Music For Films was a collection of intriguing instrumental fragments, many culled from the Another Green World sessions. The dark, atmospheric music wasn't for any film in particular, but Eno hoped that the album would eventually wend its way into actual movies. In the liner notes, he wrote that Music For Films was intended for "possible use as soundtracks to imaginary films" and even sent the LP to filmmakers. Many of the tracks on Music For Films have since been licensed for use in many actual films.

Apollo, like Another Green World and On Land, was a self-contained ecosystem of sonic landscapes - swapping the fish for stars, the hills for craters. And, like Music For Films, Apollo was music for an imaginary movie. Brian Eno created Apollo, the soundtrack for For All Mankind, based on the idea of a documentary about the famed lunar landing - before seeing the finished film. For All Mankind came out many years later, in 1989. Apollo was mainly synthesizer music - likely composed on Eno's beloved Yamaha DX-7 - but the album also incorporated the estimable talents of Eno's brother, the composer Roger Eno, and Daniel Lanois on pedal steel guitar.
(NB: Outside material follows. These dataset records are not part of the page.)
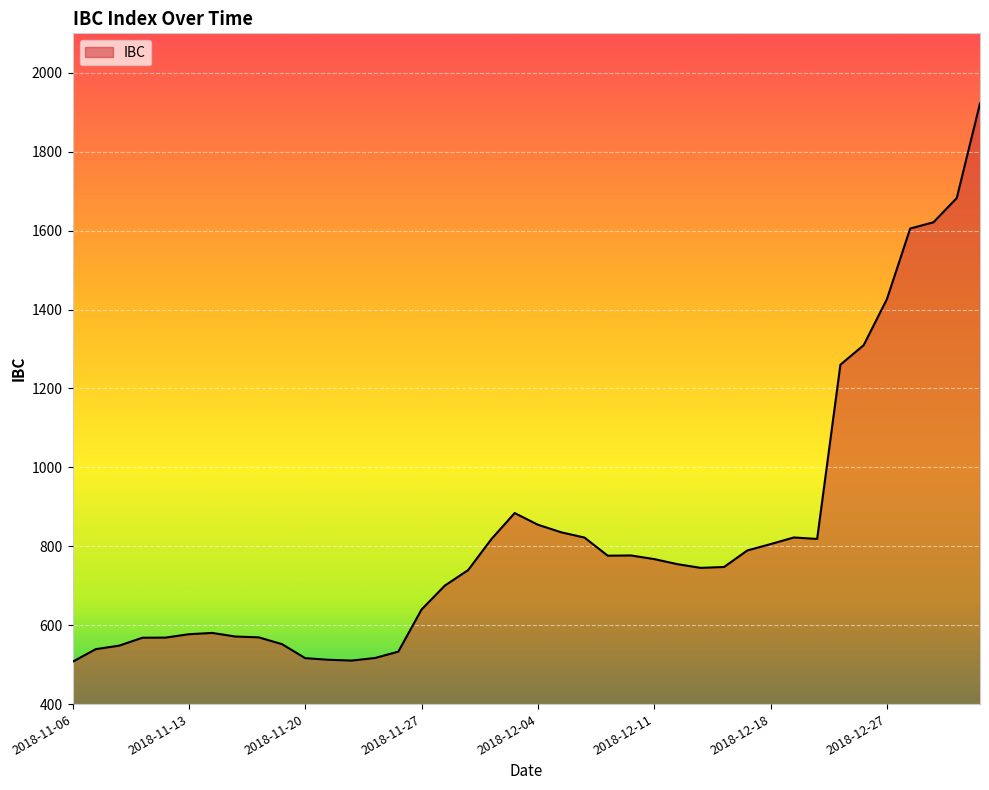

What is the minimum value shown in the chart?

507.3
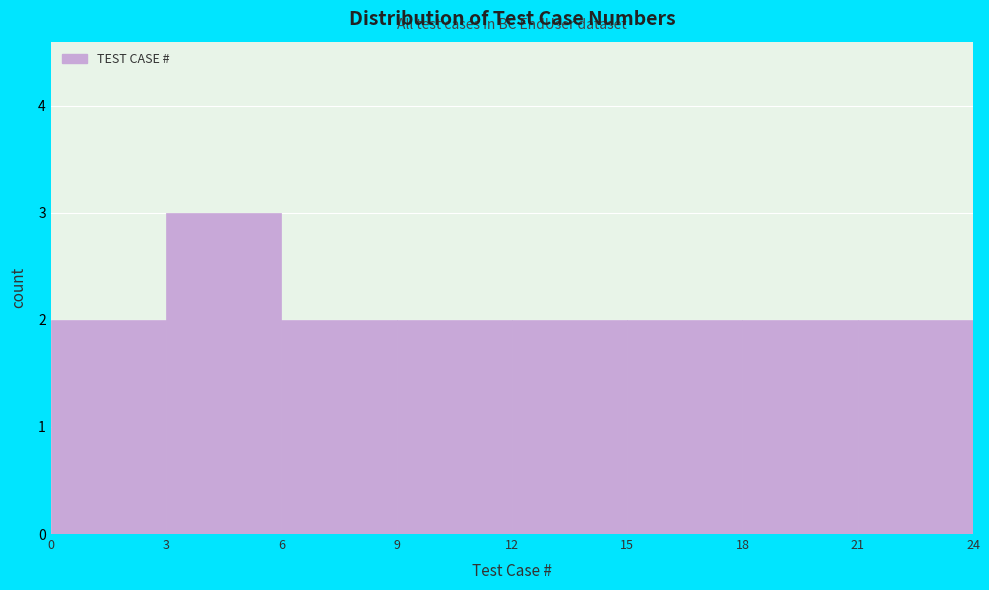

Which range on the x-axis has the tallest bar?

3 to 6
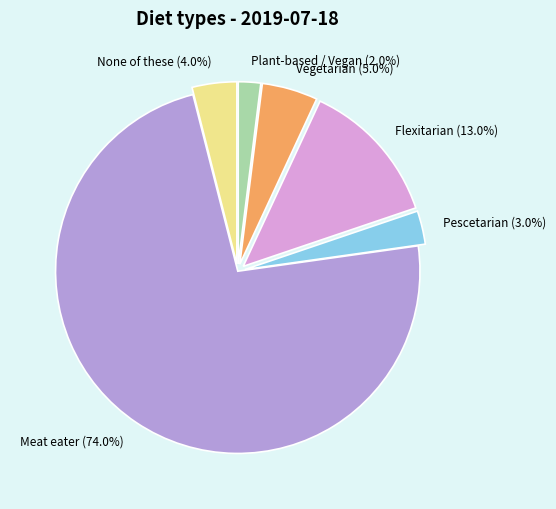

How many slices are in this pie chart?

6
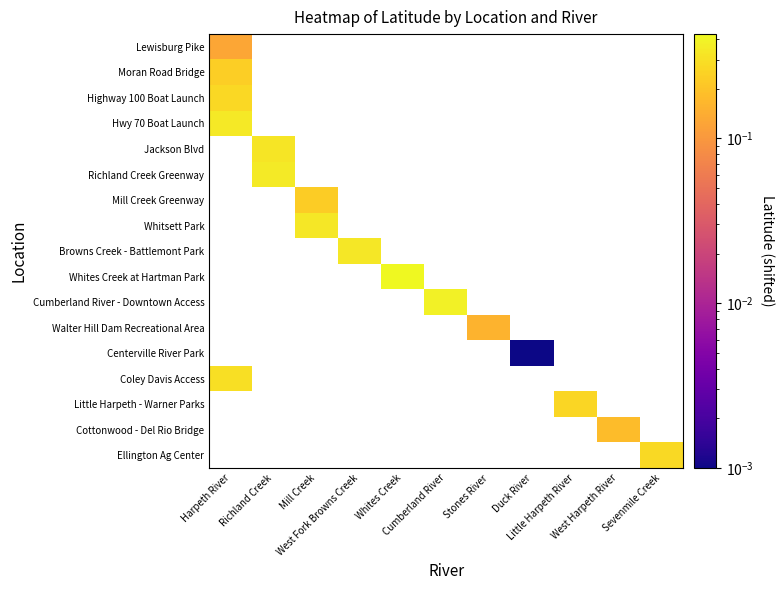

Rank the series at Stones River from lowest to highest value.

Lewisburg Pike, Moran Road Bridge, Highway 100 Boat Launch, Hwy 70 Boat Launch, Jackson Blvd, Richland Creek Greenway, Mill Creek Greenway, Whitsett Park, Browns Creek - Battlemont Park, Whites Creek at Hartman Park, Cumberland River - Downtown Access, Walter Hill Dam Recreational Area, Centerville River Park, Coley Davis Access, Little Harpeth - Warner Parks, Cottonwood - Del Rio Bridge, Ellington Ag Center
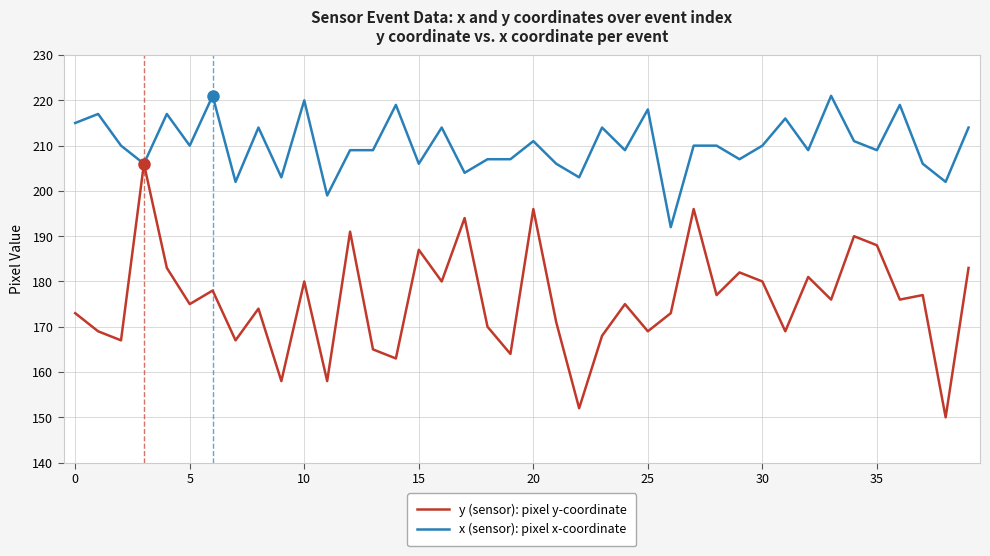

List the series in order of their overall mean, lowest first.

y (sensor): pixel y-coordinate, x (sensor): pixel x-coordinate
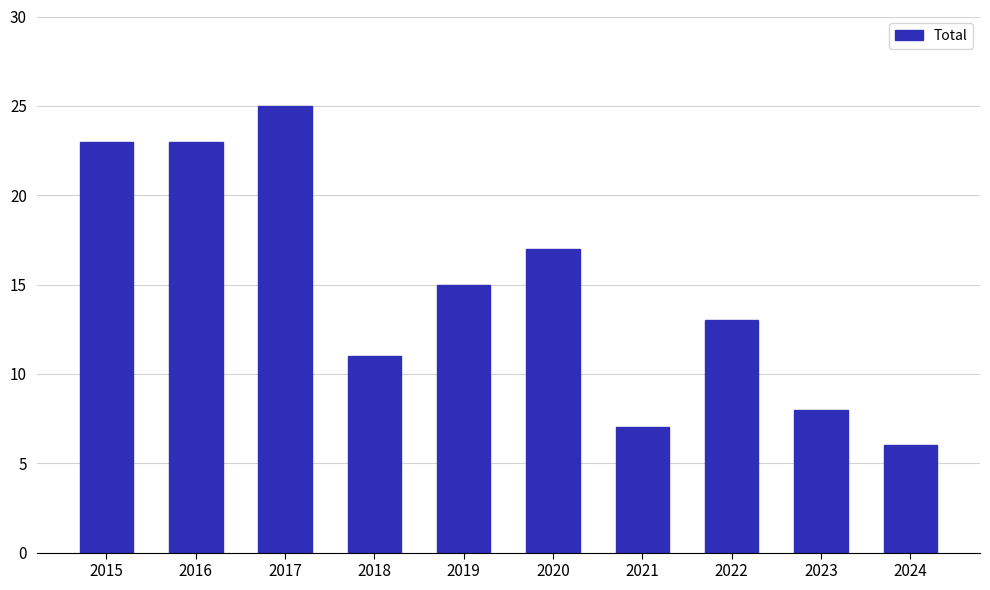

Does the chart contain stacked bars?

No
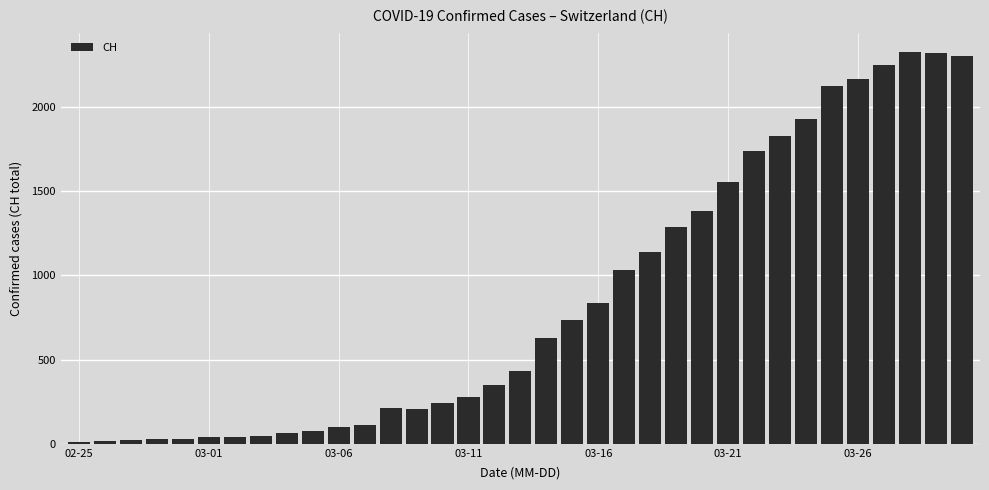

What is the difference between the second highest and second lowest values?

2303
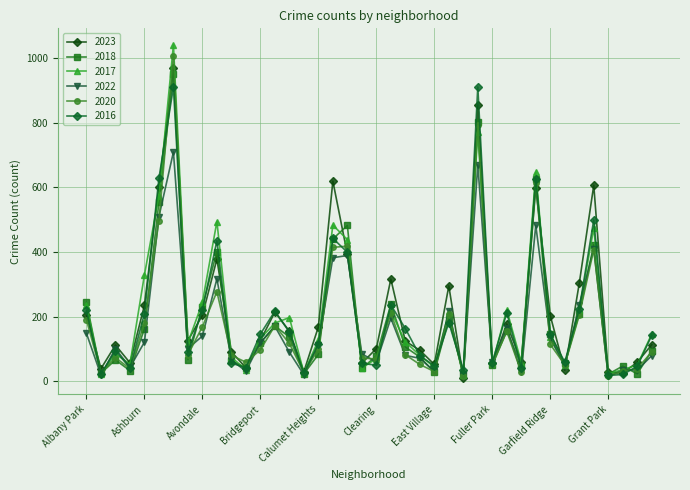

What is the maximum value shown in the chart?

1040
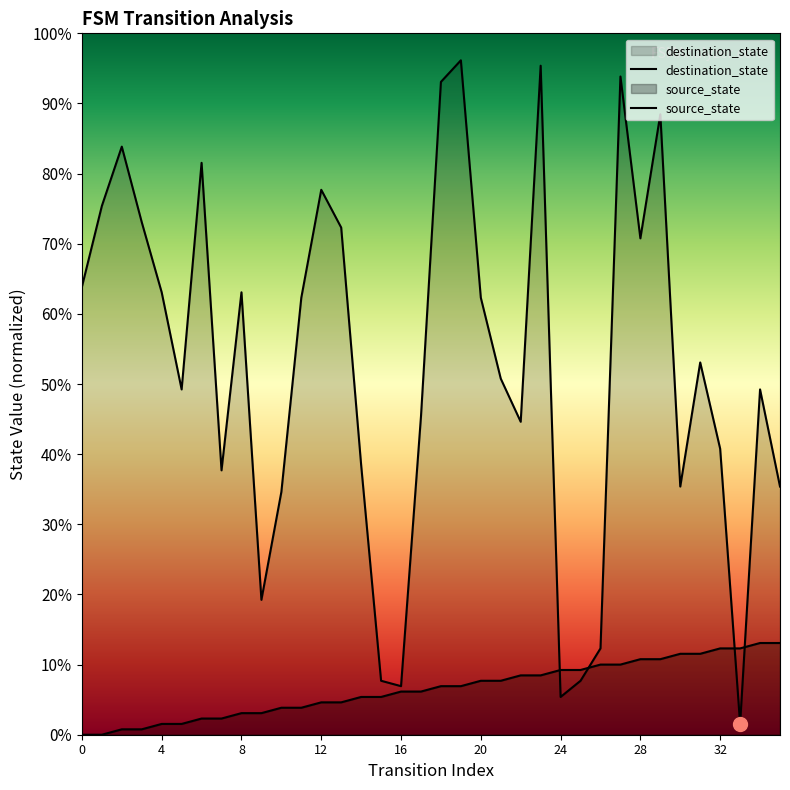

Does the chart display data point markers on the line(s)?

No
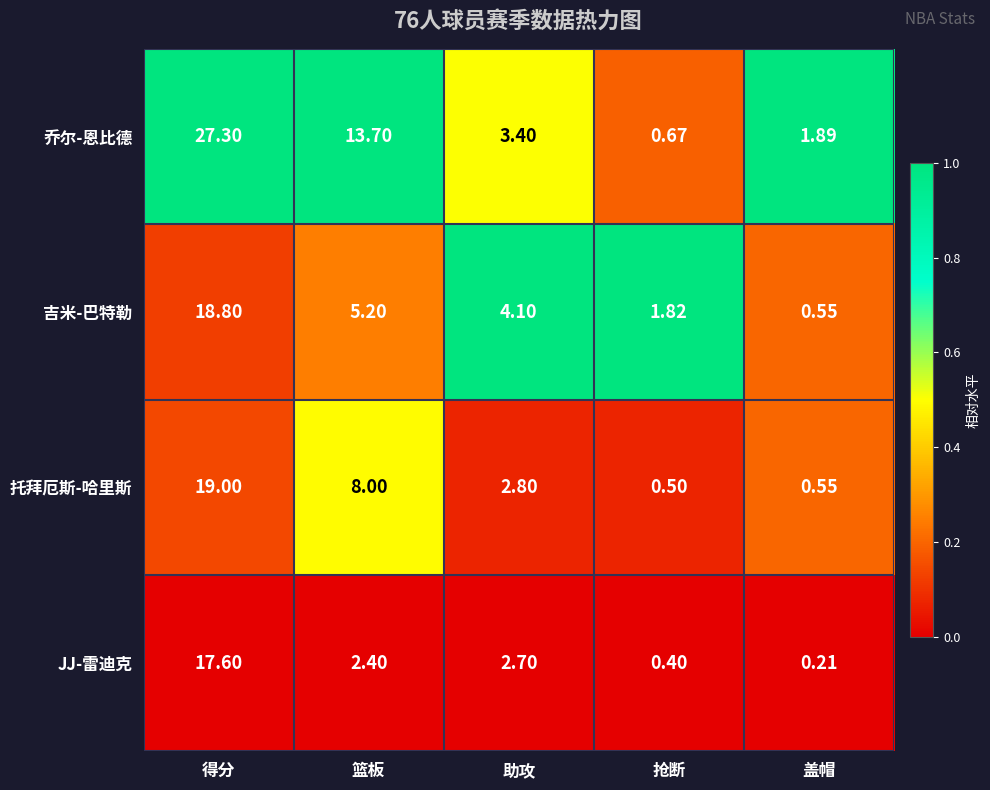

What is the spread (max minus min) of values at 篮板?

11.3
In the liner notes to Apollo, Eno wrote that he felt frustrated at seeing the same few seconds of man-on-the-moon footage looped over and over on TV in 1969, feeling certain that there was much more beneath the shrill television news experience. He created Apollo to reflect the transcendent experience of deep space, the wonder of weightlessness, the remarkable nature of human endeavor. For All Mankind incorporated never-before-seen NASA footage from the Apollo 11 mission; it told the strange, moving story behind the soundbite. But by the time For All Mankind finally came out in 1989, much of the Apollo music had been replaced by dialogue and music from other albums. The brief moments in the documentary when the talking stops and the astronaut floats in mid-air, soundtracked by Eno's gossamer synth pads, are the points when the film transcends the bounds of the practical and enters into the ineffable. Apollo was music for another world - a world far beyond the outermost edges of our earthly experience.